━━ TEXT PASSAGE
When it is determined by the determination unit 133 that the condition is satisfied, the generation unit 134 generates second text in which the first word of the first text is exchanged with the second word. By exchanging at least a part of words of the first text, the generation unit 134 generates the second text.
The determination unit 133 and the generation unit 134 may return such text that does not satisfy the condition of the constraint condition information 125 by post-processing. In this case, first, the generation unit 134 generates text of the conversion destination domain using words extracted by the extraction unit 132. Then, the determination unit 133 compares the generated text of the conversion destination domain with the conversion source text and determines whether, for positions at which word exchange has occurred, a conversion source word and a conversion destination word satisfy the condition or not. Then, if the determination unit 133 determines that the condition is not satisfied, the generation unit 134 performs a process of returning the conversion destination word at the relevant position to the conversion source word.
Further, the determination unit 133 may perform the determination before generation of text by the generation unit 134 so that, when it is determined by the determination unit 133 that the condition is not satisfied, the generation unit 134 does not perform exchange of words. Further, for example, as for the constraint A (the word class of a conversion source word is a particle or an auxiliary verb), since it is apparent from a conversion source word whether the condition is satisfied or not, the determination unit 133 may perform the determination before extraction of words by the extraction unit 132.
An example of a case of actually generating text using the constraints A and B will be explained using FIG. 4. FIG. 4 is a diagram illustrating determination of the condition. Here, when either the constraint A or the constraint B is satisfied, the determination unit 133 determines that condition for exchanging words is not satisfied. On the contrary, when neither the constraint A nor the constraint B is satisfied, the determination unit 133 determines that the condition for exchanging words is satisfied.
As shown in FIG. 4 , a sentence of a conversion source domain is “Wareware (We) wa [particle] samazamana (various) jikken (experiments) wo [particle] okonai (perform) mashi [auxiliary verb] ta [auxiliary verb]”. It is assumed that, at this time, the extraction unit 132 has extracted words of “Watashitachi (We)”, “mattaku (quite)” “omoshiroi (interesting)”, “ryori (dish)”, “wo [particle]”, “tsukuri (make)”, “desu [auxiliary verb]” and “ta [auxiliary verb]” for “Wareware (We)”, “wa [particle]”, “samazamana (various)”, “jikken (experiments)”, “wo [particle]”, “okonai (perform)”, “mashi [auxiliary verb]” and “ta [auxiliary verb]”, respectively.
━━━━
━━ DATASET EXTRACT
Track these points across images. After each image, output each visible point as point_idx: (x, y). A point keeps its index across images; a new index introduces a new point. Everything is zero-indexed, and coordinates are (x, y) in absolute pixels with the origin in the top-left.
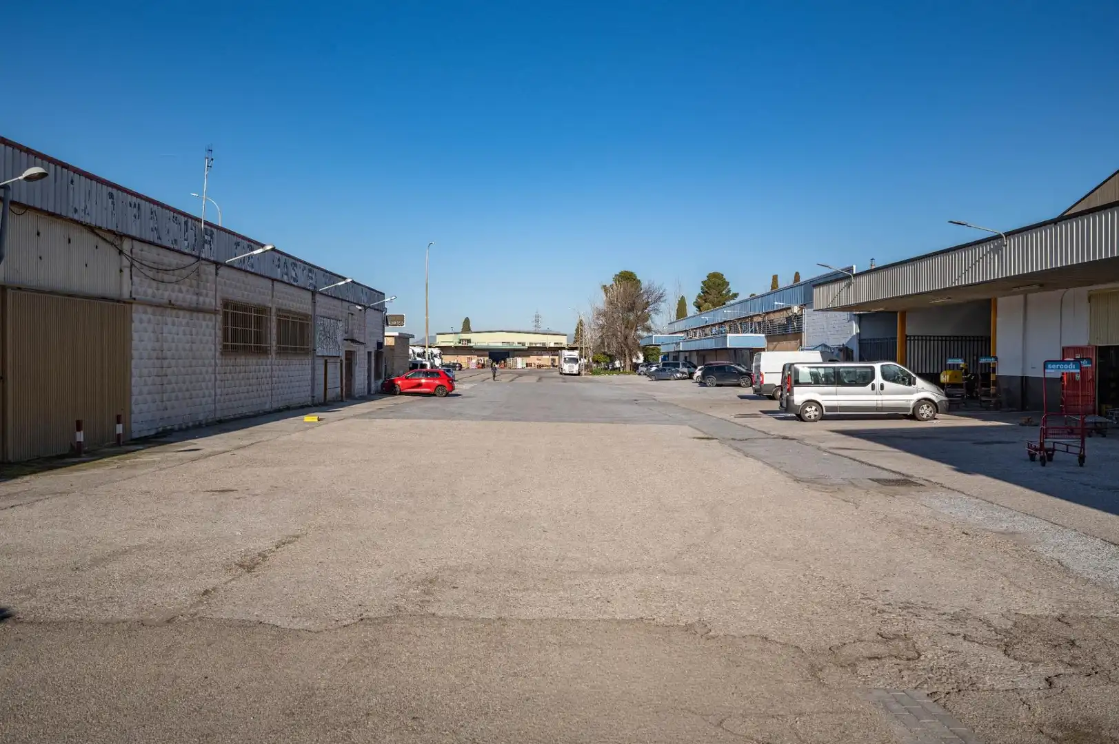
━━━━
■ EXERCISE DESCRIPTION
In the text on word exchange between domains, what condition does constraint A describe?

■ EXERCISE RESPONSE
Constraint A is that the word class of a conversion source word is a particle or an auxiliary verb.